• _EXCERPT TO READ_:
○ ○ ○ ○

Tuesday, June 10, 2008

One Soulless, the other Soulful


The following is column reprinted from the June issue of Providence Monthly


EYES WIDE OPEN
By Scott Duhamel

Speed Racer

Too long, too frantic, too much like a big screen videogame, exactly whom was this movie made for? Four-year-old boys with a side interest in physics? Technical wizards and co-directors Larry and Andy Wachowski have made a candy-colored whiz-bang of a movie, a whirligig of sound, color, and action without a semblance of narrative panache or creative soul. Which means, that for those accompanying said four-year-olds, Speed Racer is going to be a torturous 135 minutes, an expensive and gleaming high tech translation of an old school Americanized Japanese bit of pop culture ironic junk, devoid of the pop and sizzle that was behind the ironic tone of the 60’s Saturday morning cartoon offering, like a hard candy found laying behind the couch a few months after it falls out of its package.
The movie fails miserably in the most basic of ways. For a thrill ride devoted to bang-bang gear- shifting and frenetic excess, you know, about pure speed—vroom-vroom speed-the overall effect is strangely lifeless, totally devoid of any sort of extended hold-onto-yer-seat excitement. The story, a weary fable of a good-hearted youth up against the callow evil of corporate greed, of family values versus the vested interest of Big Brotherhood, is supposed to resonate with some sort of deep-seated significance, but besides being buried under wooden dialogue and ultra stiff plot mechanics (all of it apparently delivered without any goosed-up eye-winking), it comes across as predictable, trite, and badly old-fashioned. Oh yeah, and this, a movie with cars at its center, gives off absolutely nil automobile buzz, the digital cars careening around rattling your eyeballs registering as harmless, danger less, speed less, CG whimsy.
Initially, Speed Racer sports a bedazzling look and feel, a brightly hued cross between Candyland, Yellow Submarine, and a benign LSD trip. The rudimentary backgrounds of the assembly line original have been replaced by pop visuals akin to letting Walt Disney loose on some video-game scenery, a weirdly salubrious concoction of dreamy hues and crayon splashes. Granted, The Wachowski boys are in love with the process, the gamesmanship, the Mr. Wizard tinkering and inventivess of commercial cinema, but as their post- Matrix career has shown, they are not ably conveying all that to audiences. The same vaque lefty posturing that emanated from brother’s last script (V for Vendetta), the kind of unformed hinting that’s catnip to both fanboys and hipsters leaks in around the edges here too, although it’s easily cancelled out by the glass-of-milk imagery.
The Wachowski team may well have the chops, the verve, the all-out creative imagination to eventually make a mark in the industry. (It’s easy to deny it now, but the original Matrix was indeed something special.) Unlike the great commercial movie directors, that particular sort that could successfully weave together popcorn kernels and artistry (Alfred Hitchcock remaining the bellwether), the Wachowski’s can’t seem to transcend technique, can’t yet get past the magic tricks. A little bit of Speed Racer would make one hell of a trailer or one dynamite YouTube collage of images, but as a feature its sound and fury amount to nothing, it’s a soulless exercise, a long two hours plus of a craven parade of coloring book pages as movie.

○ ○ ○ ○

• _PROVIDED MATERIAL_:
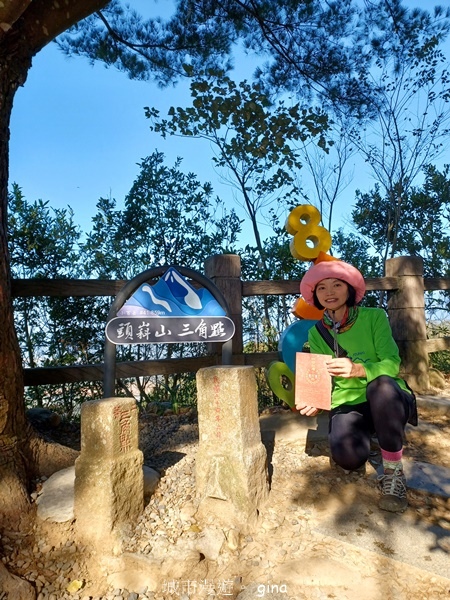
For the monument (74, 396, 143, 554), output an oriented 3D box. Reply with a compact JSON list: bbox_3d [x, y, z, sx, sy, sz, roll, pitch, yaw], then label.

○ ○ ○ ○

• _PARTS OF THE EXERCISE_:
1. According to the Speed Racer review, how many minutes does the movie run?
2. Do these statements agree with the Speed Racer review? Answer yes or no for each, and quote the words from the review that settle it. (a) The review praises the original Matrix. (b) The review names Steven Spielberg as the bellwether among great commercial directors. (c) The review finds the story fresh and surprising.

• _EXERCISE RESULTS_:
1. 135 minutes.

2.
(a) Yes: "the original Matrix was indeed something special"
(b) No: "Alfred Hitchcock remaining the bellwether"
(c) No: "it comes across as predictable, trite, and badly old-fashioned"